**Task prompt**
Your answer should consist of each line from the data below that contains "following".

[Opening Data excerpts section]

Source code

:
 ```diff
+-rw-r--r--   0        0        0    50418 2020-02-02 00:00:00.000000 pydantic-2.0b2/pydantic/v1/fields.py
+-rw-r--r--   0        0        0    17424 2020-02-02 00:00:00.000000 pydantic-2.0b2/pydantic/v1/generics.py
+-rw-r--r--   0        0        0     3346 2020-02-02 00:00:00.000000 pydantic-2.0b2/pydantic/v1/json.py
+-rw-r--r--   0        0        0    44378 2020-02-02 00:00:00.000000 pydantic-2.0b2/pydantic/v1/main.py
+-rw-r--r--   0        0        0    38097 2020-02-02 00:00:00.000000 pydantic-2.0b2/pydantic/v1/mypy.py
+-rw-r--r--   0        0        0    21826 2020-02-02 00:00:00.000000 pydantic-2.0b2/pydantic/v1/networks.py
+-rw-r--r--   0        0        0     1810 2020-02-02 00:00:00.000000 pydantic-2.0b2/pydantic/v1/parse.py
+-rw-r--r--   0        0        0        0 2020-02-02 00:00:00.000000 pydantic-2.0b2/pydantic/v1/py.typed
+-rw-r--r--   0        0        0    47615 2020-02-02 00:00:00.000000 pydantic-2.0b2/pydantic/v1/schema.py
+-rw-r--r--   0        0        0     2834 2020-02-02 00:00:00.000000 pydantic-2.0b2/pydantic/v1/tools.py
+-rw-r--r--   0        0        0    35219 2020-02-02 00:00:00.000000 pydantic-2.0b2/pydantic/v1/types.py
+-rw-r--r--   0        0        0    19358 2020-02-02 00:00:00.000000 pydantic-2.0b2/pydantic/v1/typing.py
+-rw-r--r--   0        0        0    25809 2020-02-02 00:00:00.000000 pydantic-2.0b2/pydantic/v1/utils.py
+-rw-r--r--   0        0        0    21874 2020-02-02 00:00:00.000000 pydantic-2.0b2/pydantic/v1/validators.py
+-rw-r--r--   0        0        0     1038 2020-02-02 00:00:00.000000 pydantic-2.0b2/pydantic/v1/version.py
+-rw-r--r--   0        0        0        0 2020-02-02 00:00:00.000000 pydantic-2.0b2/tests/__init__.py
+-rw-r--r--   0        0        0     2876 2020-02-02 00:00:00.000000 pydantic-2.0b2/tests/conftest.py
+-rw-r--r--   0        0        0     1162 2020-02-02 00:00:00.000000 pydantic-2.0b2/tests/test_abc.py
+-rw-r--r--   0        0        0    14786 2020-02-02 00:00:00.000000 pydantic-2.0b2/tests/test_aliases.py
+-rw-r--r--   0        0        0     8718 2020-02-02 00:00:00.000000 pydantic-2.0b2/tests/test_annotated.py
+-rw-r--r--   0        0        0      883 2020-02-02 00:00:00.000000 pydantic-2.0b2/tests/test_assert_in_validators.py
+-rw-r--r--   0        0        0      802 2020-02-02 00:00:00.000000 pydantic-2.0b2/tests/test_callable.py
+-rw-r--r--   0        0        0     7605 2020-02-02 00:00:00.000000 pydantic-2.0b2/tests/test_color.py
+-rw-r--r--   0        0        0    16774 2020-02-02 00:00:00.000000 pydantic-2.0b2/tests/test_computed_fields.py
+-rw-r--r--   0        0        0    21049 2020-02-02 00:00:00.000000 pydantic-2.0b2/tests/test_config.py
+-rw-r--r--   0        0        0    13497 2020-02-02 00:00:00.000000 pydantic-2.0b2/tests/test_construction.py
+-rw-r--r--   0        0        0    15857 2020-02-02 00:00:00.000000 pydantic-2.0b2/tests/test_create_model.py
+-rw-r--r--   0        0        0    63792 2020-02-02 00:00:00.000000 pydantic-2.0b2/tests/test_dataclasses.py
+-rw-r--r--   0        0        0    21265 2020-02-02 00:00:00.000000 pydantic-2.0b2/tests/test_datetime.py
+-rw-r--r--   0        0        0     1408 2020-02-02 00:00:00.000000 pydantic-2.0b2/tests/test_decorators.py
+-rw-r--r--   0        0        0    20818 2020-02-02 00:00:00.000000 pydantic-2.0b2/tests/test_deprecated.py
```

[Closing Data excerpts section]
[Opening Data excerpts section]

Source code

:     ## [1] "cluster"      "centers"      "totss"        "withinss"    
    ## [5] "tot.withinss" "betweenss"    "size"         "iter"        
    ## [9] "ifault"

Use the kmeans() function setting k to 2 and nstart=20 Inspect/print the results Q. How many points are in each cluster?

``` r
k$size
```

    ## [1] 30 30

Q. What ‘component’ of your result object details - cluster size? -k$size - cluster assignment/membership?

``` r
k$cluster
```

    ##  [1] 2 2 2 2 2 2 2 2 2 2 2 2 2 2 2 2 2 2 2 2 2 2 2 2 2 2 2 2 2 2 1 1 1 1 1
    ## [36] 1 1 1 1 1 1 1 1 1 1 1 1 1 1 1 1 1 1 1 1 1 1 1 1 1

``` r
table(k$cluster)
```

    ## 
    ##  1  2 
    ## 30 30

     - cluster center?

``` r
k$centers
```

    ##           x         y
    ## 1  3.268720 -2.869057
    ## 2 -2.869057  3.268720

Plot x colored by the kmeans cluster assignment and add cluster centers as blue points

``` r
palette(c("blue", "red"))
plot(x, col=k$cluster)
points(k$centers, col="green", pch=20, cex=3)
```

[Closing Data excerpts section]
[Opening Data excerpts section]

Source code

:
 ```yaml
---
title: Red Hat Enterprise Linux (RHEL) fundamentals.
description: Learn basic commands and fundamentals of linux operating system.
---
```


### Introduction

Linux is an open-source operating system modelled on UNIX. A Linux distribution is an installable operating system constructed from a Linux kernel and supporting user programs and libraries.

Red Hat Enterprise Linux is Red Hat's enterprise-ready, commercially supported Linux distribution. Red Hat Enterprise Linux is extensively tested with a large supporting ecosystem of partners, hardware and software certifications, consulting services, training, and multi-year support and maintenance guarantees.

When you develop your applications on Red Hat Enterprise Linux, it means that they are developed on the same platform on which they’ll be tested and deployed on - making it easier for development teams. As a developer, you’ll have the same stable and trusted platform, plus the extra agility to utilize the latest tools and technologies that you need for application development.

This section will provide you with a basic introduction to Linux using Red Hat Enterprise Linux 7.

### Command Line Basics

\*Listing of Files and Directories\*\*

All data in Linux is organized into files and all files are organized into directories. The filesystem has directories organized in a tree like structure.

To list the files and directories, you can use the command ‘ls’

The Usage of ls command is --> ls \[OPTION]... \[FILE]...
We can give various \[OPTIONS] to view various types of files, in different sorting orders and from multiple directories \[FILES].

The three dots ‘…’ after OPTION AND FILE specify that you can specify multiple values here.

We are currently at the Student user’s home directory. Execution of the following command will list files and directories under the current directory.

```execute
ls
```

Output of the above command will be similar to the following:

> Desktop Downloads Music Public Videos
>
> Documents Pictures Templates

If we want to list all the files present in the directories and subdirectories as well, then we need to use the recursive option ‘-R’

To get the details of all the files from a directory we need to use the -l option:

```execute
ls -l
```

[Closing Data excerpts section]

**Final answer**
We are currently at the Student user’s home directory. Execution of the following command will list files and directories under the current directory.
Output of the above command will be similar to the following:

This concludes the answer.